Po prostu uwielbiam, gdy podczas dialogu z partnerami słyszę, że nasza redakcja nie otrzyma jakiegoś tytułu, bowiem wydawca dysponuje tylko określoną liczbą egzemplarzy recenzenckich. Jeśli bowiem nie mogą otrzymać ich dziennikarze, recenzenci czy krytycy literaccy, to kto właściwie może? Jeśli nie mogę one trafić do największego na rynku wortalu literackiego, to do kogo dotrą? Cóż, zapewne do dziennikarzy maciupkiej gazetki, którzy zamieszczą dwuzdaniową notę na przedostatniej stronie. Bo przecież prasa drukowana jest zawsze lepsza niż internet…

Gazeta lepsza od sieci

Nie, żebym nie lubił gazet lokalnych. Wręcz przeciwnie – w prasie lokalnej sam pracowałem, lubię ją i regularnie czytuję. Tyle, że nikt chyba nie sięga po nią, aby poczytać o niedawno wydanych książkach. A więc, mili Państwo, nie ten TARGET – jeśli oczywiście wiedzą Państwo, o co mi chodzi. Nawet najmniejszy serwis o książkach, nawet średnio popularny blog, którego autor jest zagorzałym czytelnikiem, okaże się lepszy do celów marketingowych, niż gazeta – lokalna, regionalna czy ogólnopolska.

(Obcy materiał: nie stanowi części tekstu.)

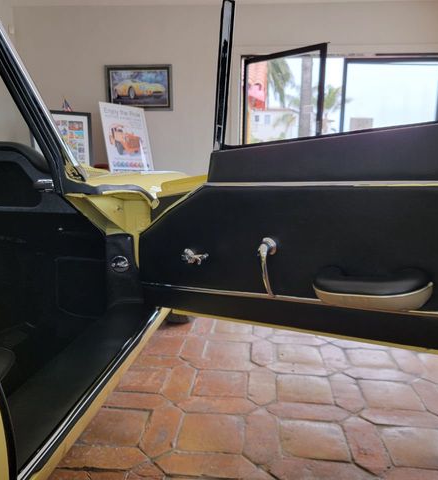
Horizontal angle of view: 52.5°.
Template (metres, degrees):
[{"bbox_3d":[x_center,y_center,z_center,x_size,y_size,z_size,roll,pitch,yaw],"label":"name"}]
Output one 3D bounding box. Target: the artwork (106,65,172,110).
[{"bbox_3d":[-0.884,-1.687,4.943,0.743,0.491,0.030,0,9,3],"label":"artwork"}]

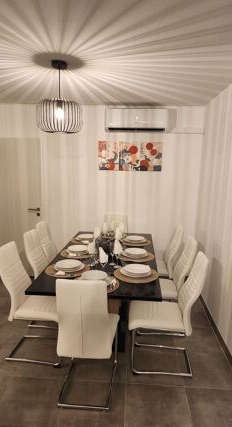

A jeśli liczba jego użytkowników sięga tygodniowo 35 000 – czyli wielokrotnie przewyższa nakład większości wydawanych w tym kraju książek, wybór odpowiedniego narzędzia nasuwa się sam.

Burn this b…ook!

Ale zmierzajmy do sedna. Otóż nie tak dawno rozmawiałem z naprawdę doświadczonym wydawcą, który w swej pracy przebył wszystkie szczeble kariery – od szarego pracownika działu promocji, po stanowisko wiceprezesa i właściciela wydawnictwa. Usłyszałem wówczas, że nie ma cudów – w przypadku 99% książek nawet, gdy dystrybutorzy, sieci i księgarnie wezmą na siebie cały nakład, prędzej czy później nastąpią zwroty. Jeśli pierwszy nakład się rozejdzie (przypadki to naprawdę, naprawdę nieliczne), zwroty będą miały miejsce po przygotowaniu dodruku. Co zaś się robi ze zwrotami? Promocję, przecenę – powie ktoś. Bzdura! Jeśli ktoś widział kiedyś nieużywaną, przecenioną o 70% książkę, która wówczas się sprzedała – uprzejmie proszę o sygnał. Znakomitą część zwrotów, proszę Państwa, zwyczajnie się mieli. Czy nie lepiej więc, by egzemplarze te trafiły od razu do osób, które literaturą się interesują i z których każda dzięki publikowanym przez siebie nawet najkrótszym tekstwom sprzedaż podbić może o tych kilka – kilkanaście – kilkadziesiąt – kilkaset egzemplarzy?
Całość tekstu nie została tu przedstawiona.